Dit is het verhaal van België's meest provocatieve kunstenaar, een man die de grenzen van goede smaak bewust overschreed om een spiegel voor te houden aan een samenleving vol schijnheiligheid en morele starheid: van Rebelse student tot Parijse provocateur

De Jonge Revolutionair uit Namur

Onze reis begint in 1833 in het pittoreske Namur, waar Félicien Joseph Victor Rops wordt geboren als enige zoon van een welgestelde textielhandelaar. Het is een tijd van grote veranderingen: België heeft pas drie jaar eerder zijn onafhankelijkheid uitgeroepen, en de jonge natie worstelt nog met haar identiteit.
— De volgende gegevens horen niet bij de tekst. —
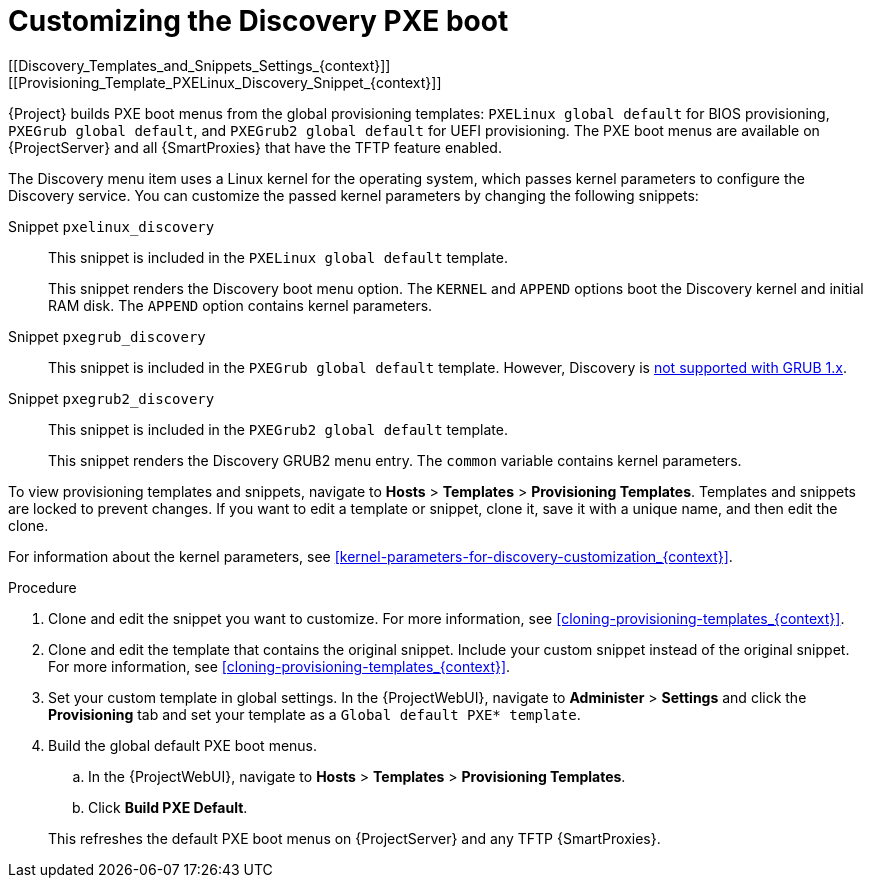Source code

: [id="Customizing_the_Discovery_PXE_Boot_{context}"]
= Customizing the Discovery PXE boot
[[Discovery_Templates_and_Snippets_Settings_{context}]]
[[Provisioning_Template_PXELinux_Discovery_Snippet_{context}]]

{Project} builds PXE boot menus from the global provisioning templates: `PXELinux global default` for BIOS provisioning, `PXEGrub global default`, and `PXEGrub2 global default` for UEFI provisioning.
The PXE boot menus are available on {ProjectServer} and all {SmartProxies} that have the TFTP feature enabled.

The Discovery menu item uses a Linux kernel for the operating system, which passes kernel parameters to configure the Discovery service.
You can customize the passed kernel parameters by changing the following snippets:

Snippet `pxelinux_discovery`:: This snippet is included in the `PXELinux global default` template.
+
This snippet renders the Discovery boot menu option.
The `KERNEL` and `APPEND` options boot the Discovery kernel and initial RAM disk.
The `APPEND` option contains kernel parameters.

Snippet `pxegrub_discovery`:: This snippet is included in the `PXEGrub global default` template.
However, Discovery is http://projects.theforeman.org/issues/15997[not supported with GRUB 1.x].

Snippet `pxegrub2_discovery`:: This snippet is included in the `PXEGrub2 global default` template.
+
This snippet renders the Discovery GRUB2 menu entry.
The `common` variable contains kernel parameters.

To view provisioning templates and snippets, navigate to *Hosts* > *Templates* > *Provisioning Templates*.
Templates and snippets are locked to prevent changes.
If you want to edit a template or snippet, clone it, save it with a unique name, and then edit the clone.

For information about the kernel parameters, see xref:kernel-parameters-for-discovery-customization_{context}[].

.Procedure
. Clone and edit the snippet you want to customize.
For more information, see xref:cloning-provisioning-templates_{context}[].
. Clone and edit the template that contains the original snippet.
Include your custom snippet instead of the original snippet.
For more information, see xref:cloning-provisioning-templates_{context}[].
. Set your custom template in global settings.
In the {ProjectWebUI}, navigate to *Administer* > *Settings* and click the *Provisioning* tab and set your template as a `Global default PXE* template`.
. Build the global default PXE boot menus.
.. In the {ProjectWebUI}, navigate to *Hosts* > *Templates* > *Provisioning Templates*.
.. Click *Build PXE Default*.

+
This refreshes the default PXE boot menus on {ProjectServer} and any TFTP {SmartProxies}.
De industriële revolutie verandert het landschap en de samenleving ingrijpend, terwijl de katholieke kerk en de opkomende burgerij vechten om culturele hegemonie.

De jonge Félicien groeit op in een burgerlijk milieu (de sociale klasse van handelaars, ambtenaren en vrije beroepen die macht en status ontleent aan bezit en opleiding) dat zowel katholiek als liberaal is - een paradox die zijn latere rebellie zal voeden. Zijn vader verkoopt katoenen en calicostoffen, wat de familie voldoende welstand verschaft om Félicien een uitstekende opleiding te geven. Maar al vroeg toont de jongen meer interesse in tekenen dan in rekenen.
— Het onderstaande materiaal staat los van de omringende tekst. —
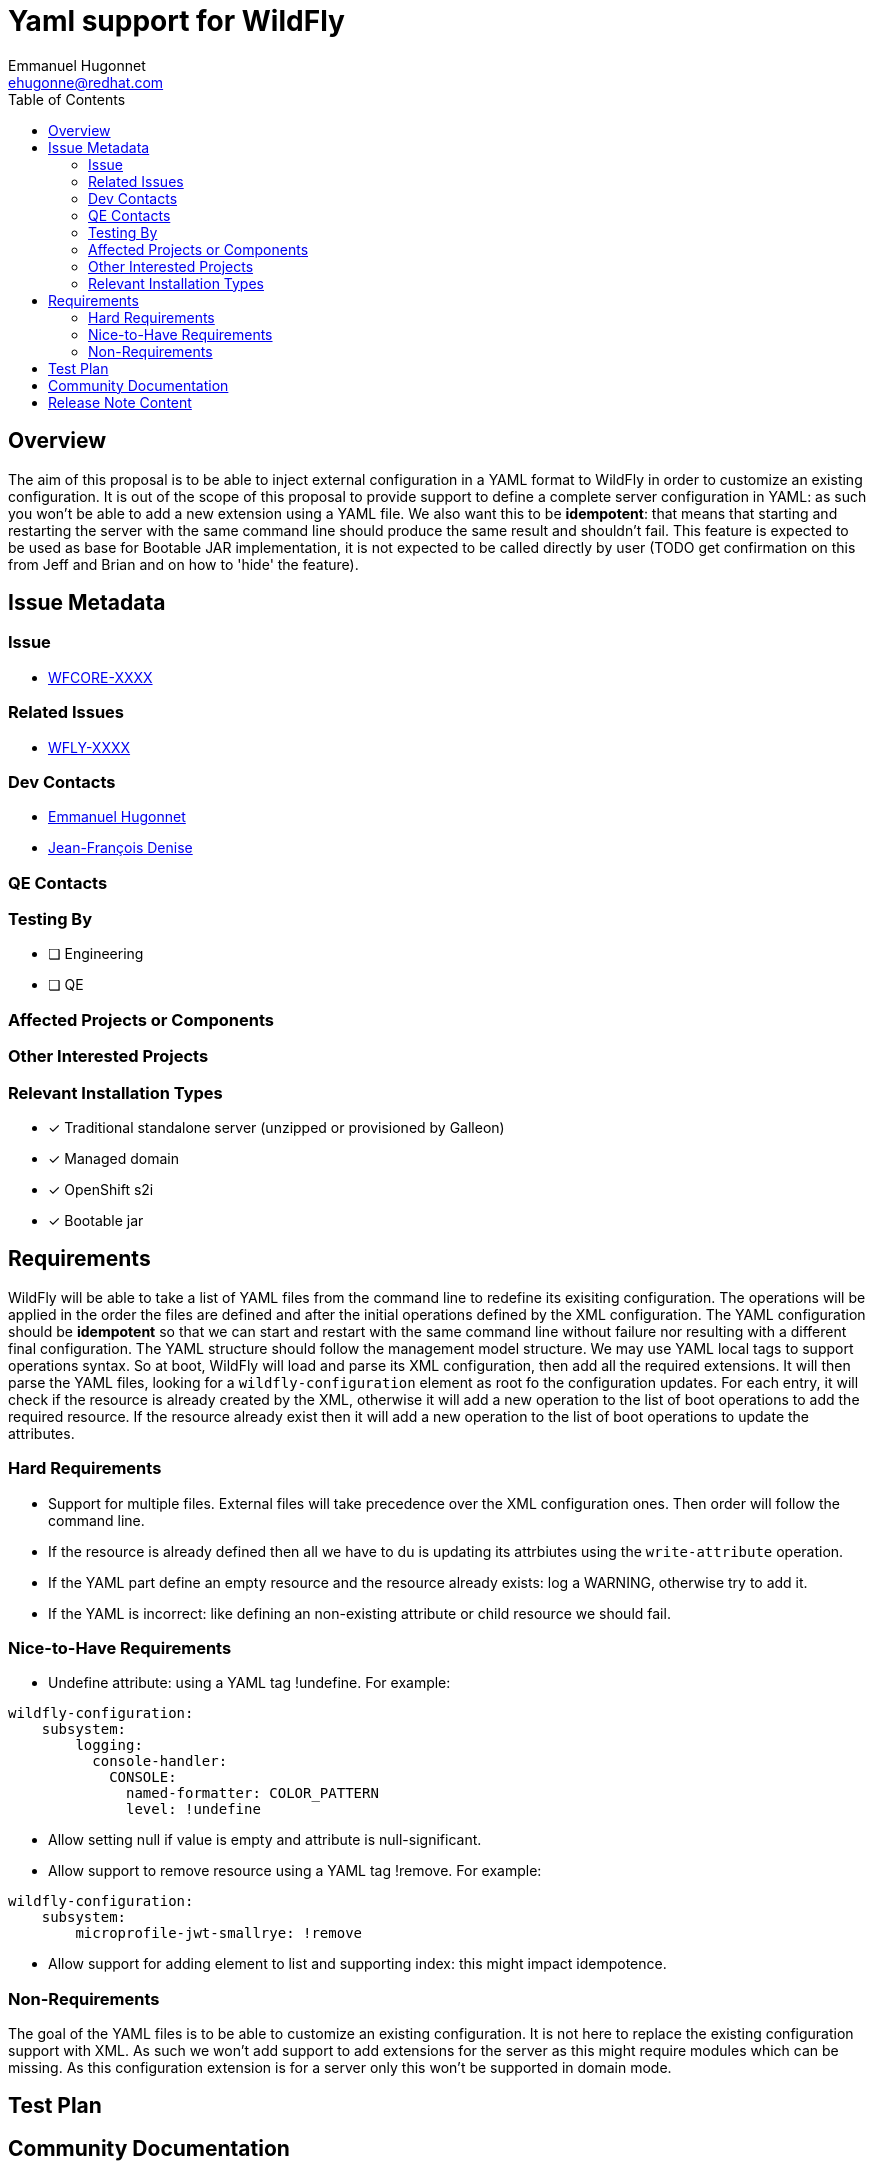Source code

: = Yaml support for WildFly
:author:            Emmanuel Hugonnet
:email:             ehugonne@redhat.com
:toc:               left
:icons:             font
:idprefix:
:idseparator:       -

== Overview

The aim of this proposal is to be able to inject external configuration in a YAML format to WildFly in order to customize an existing configuration.
It is out of the scope of this proposal to provide support to define a complete server configuration in YAML: as such you won't be able to add a new extension using a YAML file.
We also want this to be *idempotent*: that means that starting and restarting the server with the same command line should produce the same result and shouldn't fail.
This feature is expected to be used as base for Bootable JAR implementation, it is not expected to be called directly by user (TODO get confirmation on this from Jeff and Brian and on how to 'hide' the feature).

== Issue Metadata

=== Issue

* https://issues.redhat.com/browse/WFCORE[WFCORE-XXXX]

=== Related Issues

* https://issues.redhat.com/browse/WFLY[WFLY-XXXX]

=== Dev Contacts

* mailto:{email}[{author}]
* mailto:jdenise@redhat.com[Jean-François Denise]

=== QE Contacts

=== Testing By
// Put an x in the relevant field to indicate if testing will be done by Engineering or QE. 
// Discuss with QE during the Kickoff state to decide this
* [ ] Engineering

* [ ] QE

=== Affected Projects or Components

=== Other Interested Projects

=== Relevant Installation Types
// Remove the x next to the relevant field if the feature in question is not relevant
// to that kind of WildFly installation
* [x] Traditional standalone server (unzipped or provisioned by Galleon)

* [x] Managed domain

* [x] OpenShift s2i

* [x] Bootable jar

== Requirements

WildFly will be able to take a list of YAML files from the command line to redefine its exisiting configuration.
The operations will be applied in the order the files are defined and after the initial operations defined by the XML configuration.
The YAML configuration should be *idempotent* so that we can start and restart with the same command line without failure nor resulting with a different final configuration.
The YAML structure should follow the management model structure. We may use YAML local tags to support operations syntax.
So at boot, WildFly will load and parse its XML configuration, then add all the required extensions. It will then parse the YAML files, looking for a `wildfly-configuration` element as root fo the configuration updates.
For each entry, it will check if the resource is already created by the XML, otherwise it will add a new operation to the list of boot operations to add the required resource.
If the resource already exist then it will add a new operation to the list of boot operations to update the attributes.

=== Hard Requirements

* Support for multiple files.
External files will take precedence over the XML configuration ones. Then order will follow the command line.

* If the resource is already defined then all we have to du is updating its attrbiutes using the `write-attribute` operation.
* If the YAML part define an empty resource and the resource already exists: log a WARNING, otherwise try to add it.
* If the YAML is incorrect: like defining an non-existing attribute or child resource we should fail.

=== Nice-to-Have Requirements

* Undefine attribute: using a YAML tag !undefine. For example:
----
wildfly-configuration:
    subsystem:
        logging:
          console-handler:
            CONSOLE: 
              named-formatter: COLOR_PATTERN
              level: !undefine
----

* Allow setting null if value is empty and attribute is null-significant.
* Allow support to remove resource using a YAML tag !remove. For example:
----
wildfly-configuration:
    subsystem:
        microprofile-jwt-smallrye: !remove
----

* Allow support for adding element to list and supporting index: this might impact idempotence.

=== Non-Requirements

The goal of the YAML files is to be able to customize an existing configuration. It is not here to replace the existing configuration support with XML.
As such we won't add support to add extensions for the server as this might require modules which can be missing.
As this configuration extension is for a server only this won't be supported in domain mode.

//== Implementation Plan
////
Delete if not needed. The intent is if you have a complex feature which can 
not be delivered all in one go to suggest the strategy. If your feature falls 
into this category, please mention the Release Coordinators on the pull 
request so they are aware.
////
== Test Plan

== Community Documentation
////
Generally a feature should have documentation as part of the PR to wildfly master, or as a follow up PR if the feature is in wildfly-core. In some cases though the documentation belongs more in a component, or does not need any documentation. Indicate which of these will happen.
////
== Release Note Content
////
Draft verbiage for up to a few sentences on the feature for inclusion in the
Release Note blog article for the release that first includes this feature. 
Example article: http://wildfly.org/news/2018/08/30/WildFly14-Final-Released/.
This content will be edited, so there is no need to make it perfect or discuss
what release it appears in.  "See Overview" is acceptable if the overview is
suitable. For simple features best covered as an item in a bullet-point list 
of features containing a few words on each, use "Bullet point: <The few words>" 
////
Op het jezuïetencollege in Namur leert Félicien discipline en retorica, maar ook een diepe afkeer van religieuze hypocrisie. De strenge monniken prediken nederigheid en kuisheid, terwijl zij zelf leven in weelde en macht. Deze tegenstelling zal later een terugkerend thema worden in zijn werk. "Ik heb een hekel aan al dat gedweep, aan al die religies," zal hij later schrijven aan zijn vriend Théo Hannon.

Wanneer Félicien achttien jaar oud is, sterft zijn vader plotseling. De erfenis die hij achterlaat, stelt de jonge man in staat zijn dromen na te jagen. In 1851 schrijft hij zich in aan de Université Libre de Bruxelles (Vrije Universiteit Brussel, een liberale instelling opgericht in 1834 als tegenhanger van de katholieke Universiteit Leuven) voor een studie rechten. Maar Brussel opent een nieuwe wereld voor hem - een wereld van bohemiens, kunstenaars en vrije denkers.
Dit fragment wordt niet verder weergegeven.